To progress beyond these limitations requires awareness.  Going the other way to denial leads us to banning rhetoric if it is “woke,” meaning that they may consider newer narratives that acknowledge more fluid definitions of gender, racial discrimination, or the situational ethics of the founding fathers. All are unsettling to anyone who mistakenly understands learning as a static enterprise dealing with “knowns” that are oversimplified into immutability. And so it follows that if a student is made to feel uncomfortable through discussion of a specific topic like the many form of the American family, a teacher is presumably supposed to retreat to some safer topic. Ditto for any topics touching on gender identity in the early elementary grades.

How does all of this look like in the classroom? One teacher in Palm Beach County recently changed her plans for a discussion about the first American woman to fly in space to omit the fact that Sally Ride was a lesbian. The teacher feared for her job if that detail was included. The same frightening logic is evident in the recent decision of a Florida College to cancel a scheduled appearance of the U.K.’s renowned King’s Singers. Someone discovered that a member of the acapella group was gay.

This land of swamps may have even more than it knows.

To be sure, no one wants to expose children to more than they can comfortably understand. And Ron DeSantis has imposed more gag rules on teaching professionals than the courts may accept. But hate bills against a lot of groups are fouling the very idea of education in the Sunshine State.
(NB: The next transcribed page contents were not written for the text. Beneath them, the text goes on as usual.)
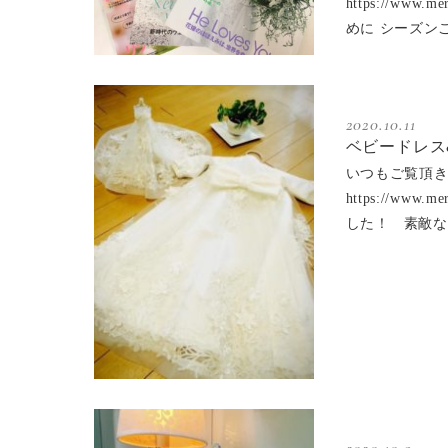
https://w
めに シーズン
2020.10.11
ベビードレス
いつもご覧頂き
https://w
した！ 素敵
2020.10.9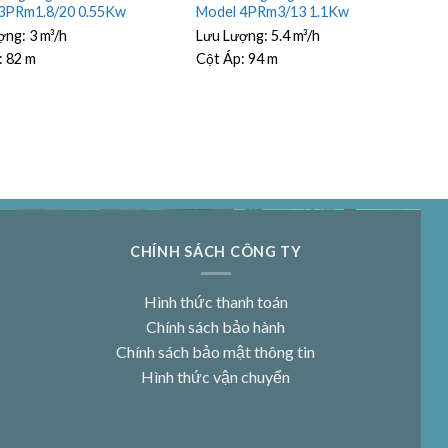
3PRm1.8/20 0.55Kw
Model 4PRm3/13 1.1Kw
ợng:
3 m³/h
Lưu Lượng:
5.4 m³/h
:
82 m
Cột Áp:
94 m
CHÍNH SÁCH CÔNG TY
Hình thức thanh toán
Chính sách bảo hành
Chính sách bảo mật thông tin
Hình thức vận chuyển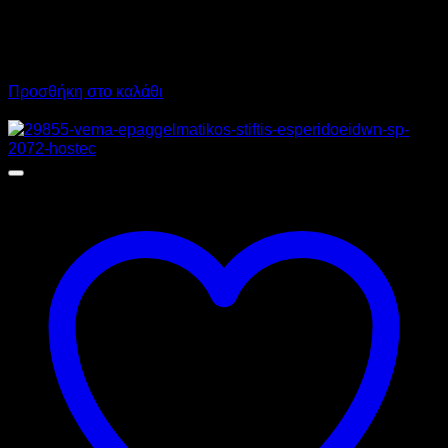
760,00
€
χωρίς ΦΠΑ
530,00
€
χωρίς ΦΠΑ
942,40
€
με ΦΠΑ
657,20
€
με ΦΠΑ
Προσθήκη στο καλάθι
Προσφορά!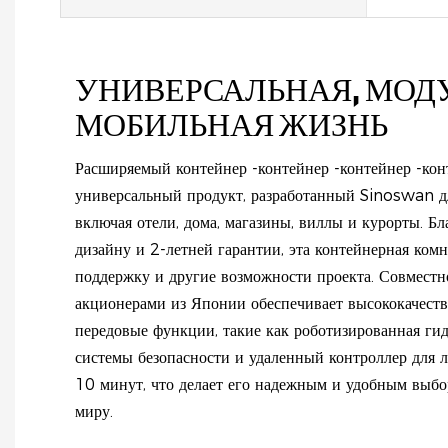
УНИВЕРСАЛЬНАЯ, МОД
МОБИЛЬНАЯ ЖИЗНЬ
Расширяемый контейнер -контейнер -контейнер -кон
универсальный продукт, разработанный Sinoswan д
включая отели, дома, магазины, виллы и курорты. Б
дизайну и 2-летней гарантии, эта контейнерная комн
поддержку и другие возможности проекта. Совмест
акционерами из Японии обеспечивает высококачест
передовые функции, такие как роботизированная гид
системы безопасности и удаленный контроллер для л
10 минут, что делает его надежным и удобным выбо
миру.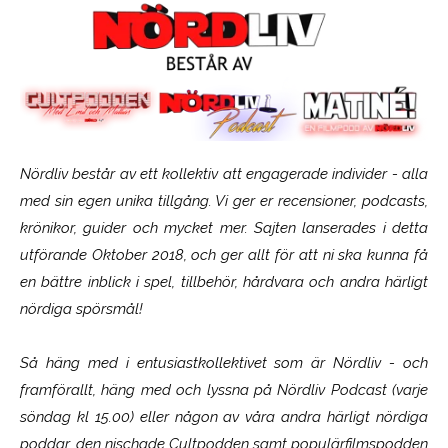
Nördliv består av ett kollektiv att engagerade individer - alla
med sin egen unika tillgång. Vi ger er recensioner, podcasts,
krönikor, guider och mycket mer. Sajten lanserades i detta
utförande Oktober 2018, och ger allt för att ni ska kunna få
en bättre inblick i spel, tillbehör, hårdvara och andra härligt
nördiga spörsmål!
Så häng med i entusiastkollektivet som är
Nördliv
- och
framförallt, häng med och lyssna på Nördliv Podcast (varje
söndag kl 15.00) eller någon av våra andra härligt nördiga
poddar, den nischade Cultpodden samt populärfilmspodden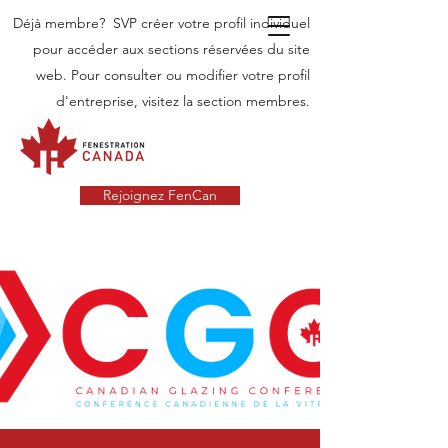
Déjà membre? SVP créer votre profil individuel
pour accéder aux sections réservées du site
web. Pour consulter ou modifier votre profil
d'entreprise, visitez la section membres.
Rejoignez FenCan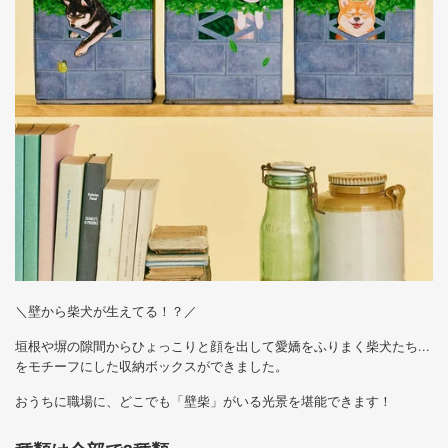
＼壁から柴犬が生えてる！？／
垣根や塀の隙間からひょっこりと顔を出して愛嬌をふりまく柴犬たち...
をモチーフにした収納ボックスができました。
おうちに職場に、どこでも「壁柴」がいる光景を堪能できます！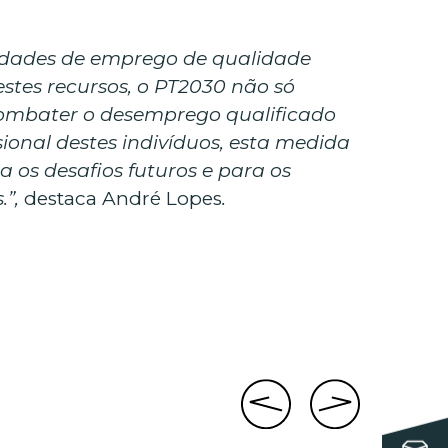
idades de emprego de qualidade
stes recursos, o PT2030 não só
ombater o desemprego qualificado
sional destes indivíduos, esta medida
 os desafios futuros e para os
.”,
destaca André Lopes
.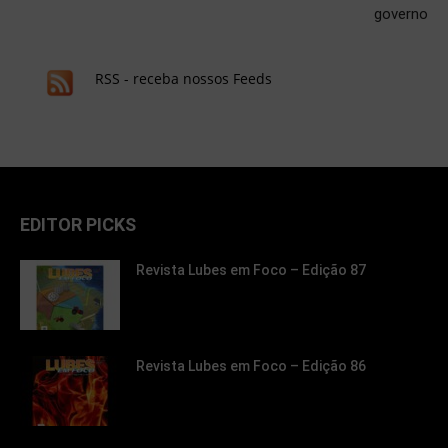
governo
RSS - receba nossos Feeds
EDITOR PICKS
Revista Lubes em Foco – Edição 87
Revista Lubes em Foco – Edição 86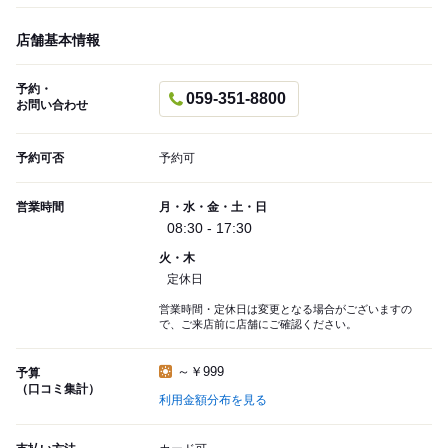
店舗基本情報
予約・
059-351-8800
お問い合わせ
予約可否
予約可
営業時間
月・水・金・土・日
08:30 - 17:30
火・木
定休日
営業時間・定休日は変更となる場合がございますの
で、ご来店前に店舗にご確認ください。
～￥999
予算
（口コミ集計）
利用金額分布を見る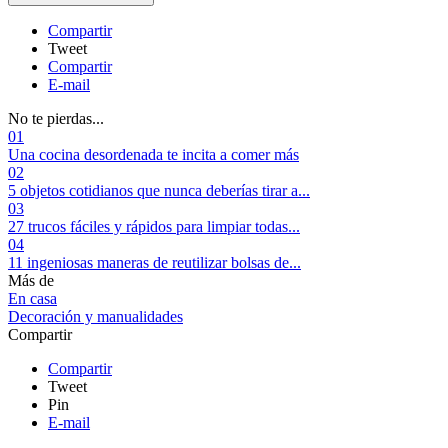
Compartir
Tweet
Compartir
E-mail
No te pierdas...
01
Una cocina desordenada te incita a comer más
02
5 objetos cotidianos que nunca deberías tirar a...
03
27 trucos fáciles y rápidos para limpiar todas...
04
11 ingeniosas maneras de reutilizar bolsas de...
Más de
En casa
Decoración y manualidades
Compartir
Compartir
Tweet
Pin
E-mail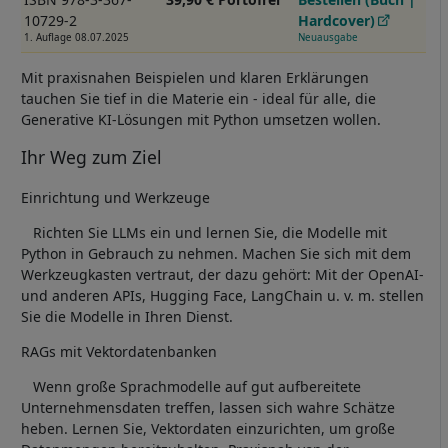
10729-2
Hardcover)
1. Auflage 08.07.2025
Neuausgabe
Mit praxisnahen Beispielen und klaren Erklärungen
tauchen Sie tief in die Materie ein - ideal für alle, die
Generative KI-Lösungen mit Python umsetzen wollen.
Ihr Weg zum Ziel
Einrichtung und Werkzeuge
Richten Sie LLMs ein und lernen Sie, die Modelle mit
Python in Gebrauch zu nehmen. Machen Sie sich mit dem
Werkzeugkasten vertraut, der dazu gehört: Mit der OpenAI-
und anderen APIs, Hugging Face, LangChain u. v. m. stellen
Sie die Modelle in Ihren Dienst.
RAGs mit Vektordatenbanken
Wenn große Sprachmodelle auf gut aufbereitete
Unternehmensdaten treffen, lassen sich wahre Schätze
heben. Lernen Sie, Vektordaten einzurichten, um große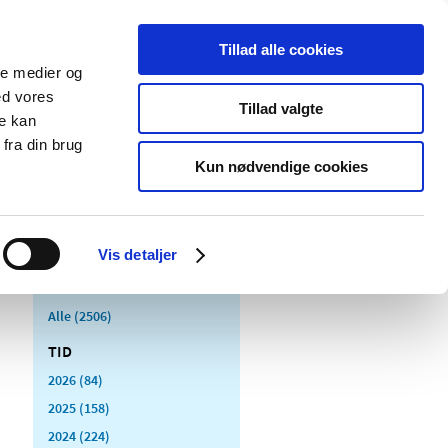
Tillad alle cookies
ale medier og
Udgivelser
Cookies
ed vores
Tillad valgte
re kan
dicinsk
Særlige
fra din brug
styr
produktområder
Kun nødvendige cookies
Vis detaljer
Alle (2506)
TID
2026 (84)
2025 (158)
2024 (224)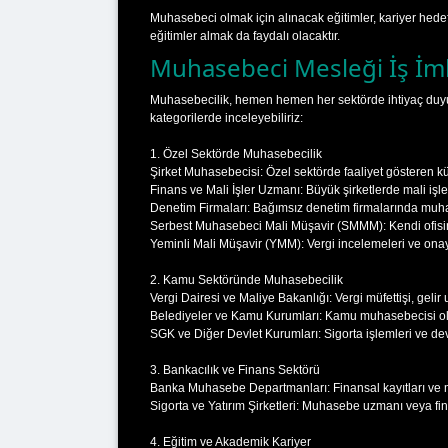
Muhasebeci olmak için alınacak eğitimler, kariyer hedef
eğitimler almak da faydalı olacaktır.
Muhasebeci Mesleği İş İmk
Muhasebecilik, hemen hemen her sektörde ihtiyaç duyula
kategorilerde inceleyebiliriz:
1. Özel Sektörde Muhasebecilik
Şirket Muhasebecisi: Özel sektörde faaliyet gösteren küçü
Finans ve Mali İşler Uzmanı: Büyük şirketlerde mali işle
Denetim Firmaları: Bağımsız denetim firmalarında muhas
Serbest Muhasebeci Mali Müşavir (SMMM): Kendi ofisini 
Yeminli Mali Müşavir (YMM): Vergi incelemeleri ve onay 
2. Kamu Sektöründe Muhasebecilik
Vergi Dairesi ve Maliye Bakanlığı: Vergi müfettişi, gelir
Belediyeler ve Kamu Kurumları: Kamu muhasebecisi ola
SGK ve Diğer Devlet Kurumları: Sigorta işlemleri ve devl
3. Bankacılık ve Finans Sektörü
Banka Muhasebe Departmanları: Finansal kayıtları ve mü
Sigorta ve Yatırım Şirketleri: Muhasebe uzmanı veya fina
4. Eğitim ve Akademik Kariyer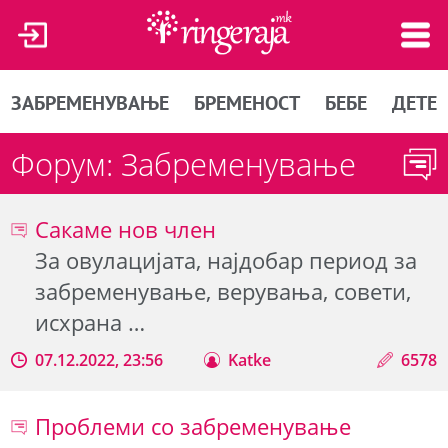
ЗАБРЕМЕНУВАЊЕ
БРЕМЕНОСТ
БЕБЕ
ДЕТЕ
Форум: Забременување
Сакаме нов член
За овулацијата, најдобар период за
забременување, верувања, совети,
исхрана …
07.12.2022, 23:56
Katke
6578
Проблеми со забременување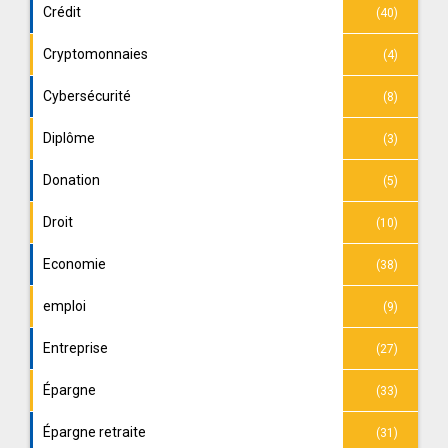
Crédit
(40)
Cryptomonnaies
(4)
Cybersécurité
(8)
Diplôme
(3)
Donation
(5)
Droit
(10)
Economie
(38)
emploi
(9)
Entreprise
(27)
Épargne
(33)
Épargne retraite
(31)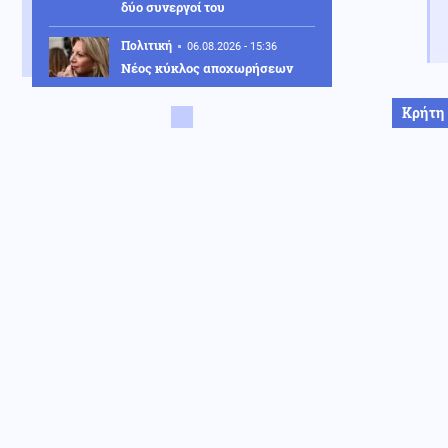
δύο συνεργοί του
Πολιτική
06.08.2026 - 15:36
Νέος κύκλος αποχωρήσεων
από το κόμμα Καρυστιανού:
«Δεν συνθέτει, αλλά λειτουργεί
Κρήτη
με αρχηγικά στερεότυπα»
Κοινωνία
06.08.2026 - 15:26
Προσωρινά κρατούμενος ο
Αφγανός για το φόνο της
Ελίζαμπεθ Τζέιν Ρος – Τήρησε
το δικαίωμα σιωπής κατά την
απολογία του στην ανακρίτρια
Μέση Ανατολή
06.08.2026 - 15:16
Στο στόχαστρο ιρανικών
επιθέσεων το Κουβέιτ:
Προληπτικό λουκέτο σε
ιδιωτικό σχολείο
Κοινωνία
06.08.2026 - 15:10
Νέα έκτακτα μέτρα για τον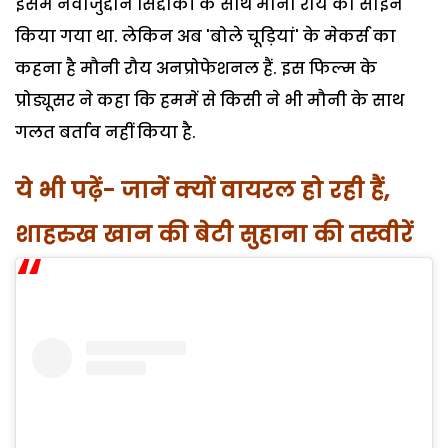
इसमें नवाजुद्दीन सिद्दीकी के साथ मौनी रौय को साइन
किया गया था. लेकिन अब 'बोले चूड़ियां' के मेकर्स का
कहना है मौनी रौय अनप्रोफेशनल हैं. इस फिल्म के
प्रोड्यूसर ने कहा कि हममें से किसी ने भी मौनी के साथ
गलत बर्ताव नहीं किया है.
ये भी पढ़ें- जानें क्यों वायरल हो रही हैं,
शाहरुख खान की बेटी सुहाना की तस्वीरें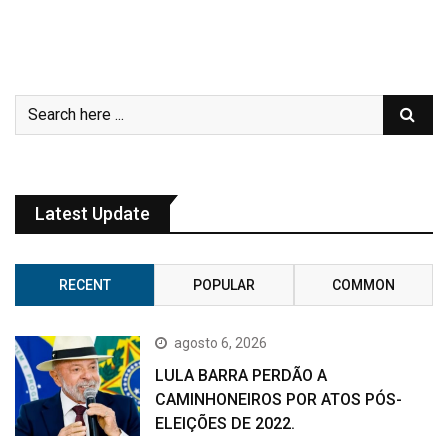
Latest Update
RECENT
POPULAR
COMMON
agosto 6, 2026
LULA BARRA PERDÃO A
CAMINHONEIROS POR ATOS PÓS-
ELEIÇÕES DE 2022.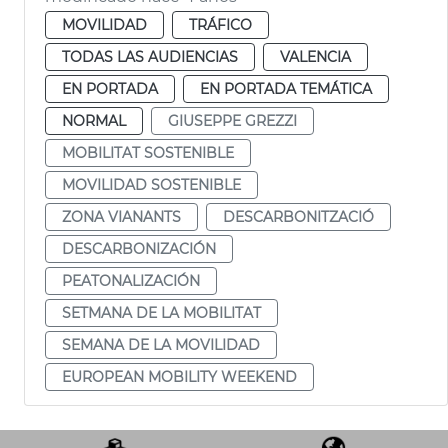
MOVILIDAD
TRÁFICO
TODAS LAS AUDIENCIAS
VALENCIA
EN PORTADA
EN PORTADA TEMÁTICA
NORMAL
GIUSEPPE GREZZI
MOBILITAT SOSTENIBLE
MOVILIDAD SOSTENIBLE
ZONA VIANANTS
DESCARBONITZACIÓ
DESCARBONIZACIÓN
PEATONALIZACIÓN
SETMANA DE LA MOBILITAT
SEMANA DE LA MOVILIDAD
EUROPEAN MOBILITY WEEKEND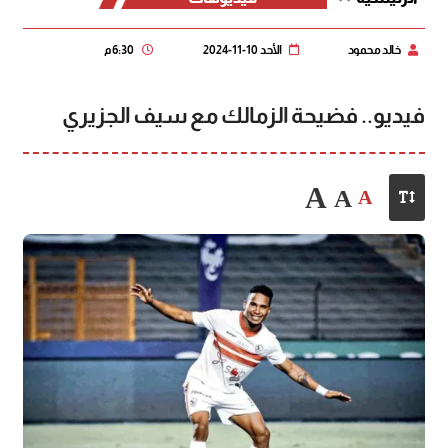
خالد محمود
الأحد 10-11-2024
6:30 م
فيديو.. فضيحة الزمالك مع سيف الجزيري
A
A
A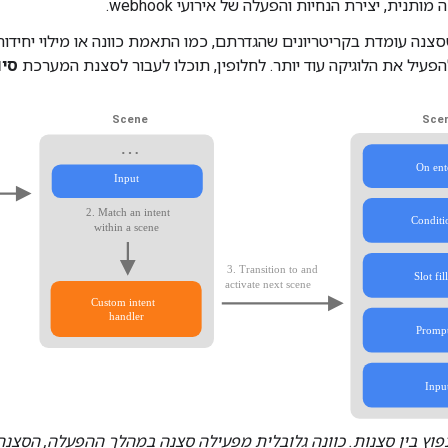
פעיל את הלוגיקה עוד יותר. לחלופין, תוכלו לעבור לסצנת המערכת
סיו
פוץ בין סצנות. כוונה גלובלית מפעילה סצנה במהלך ההפעלה, הסצ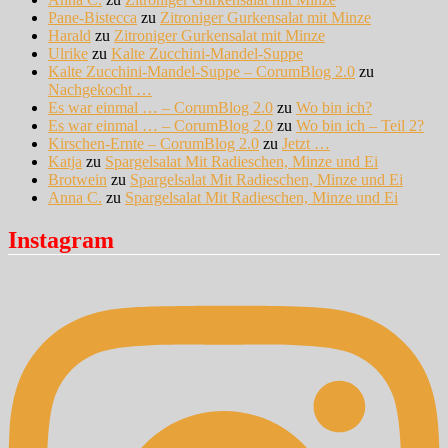
Pane-Bistecca
zu
Zitroniger Gurkensalat mit Minze
Harald
zu
Zitroniger Gurkensalat mit Minze
Ulrike
zu
Kalte Zucchini-Mandel-Suppe
Kalte Zucchini-Mandel-Suppe – CorumBlog 2.0
zu
Nachgekocht …
Es war einmal … – CorumBlog 2.0
zu
Wo bin ich?
Es war einmal … – CorumBlog 2.0
zu
Wo bin ich – Teil 2?
Kirschen-Ernte – CorumBlog 2.0
zu
Jetzt …
Katja
zu
Spargelsalat Mit Radieschen, Minze und Ei
Brotwein
zu
Spargelsalat Mit Radieschen, Minze und Ei
Anna C.
zu
Spargelsalat Mit Radieschen, Minze und Ei
Instagram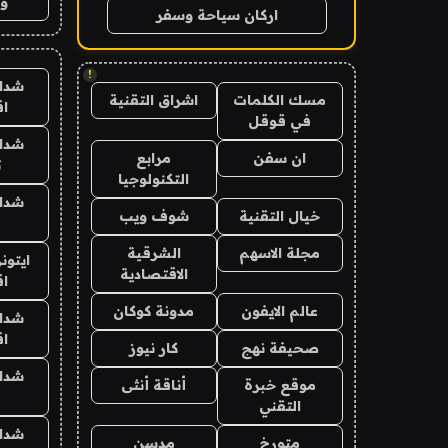
وت
اركان سياحة وسفر
!
شدا
مسك الكلمات
اشراق التقنية
ا
في قوقل
شدا
ان سفن
مرابع
ت
التكنولوجيا
شدا
خيال التقنية
شوف ويب
مجلة الاسهم
الشرقية
ايتون
الاقتصادية
ا
عالم الايفون
مدونة كوكان
شدا
ا
صحيفة نهج
كار نيوز
شدا
موقع خبرة
أناقة أنثى
التقني
شدا
متورخ
مدسن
We can hope we have less to fear than we think from doctrines that pretend not to see. As Communication Theorist Marshall McLuhan once noted, school is a place where children can ‘take a break’ from their education via the mass media. For better or worse, our social and public media are infused with contemporary attitudes that are easily absorbed. And there are alternate ways for children to find their way to understanding the nature of social relations, even if they start with unfairly branded books like Todd Parr’s The Family Book, or Justin Richardson’s and Peter Parnell’s And Tango Makes Three.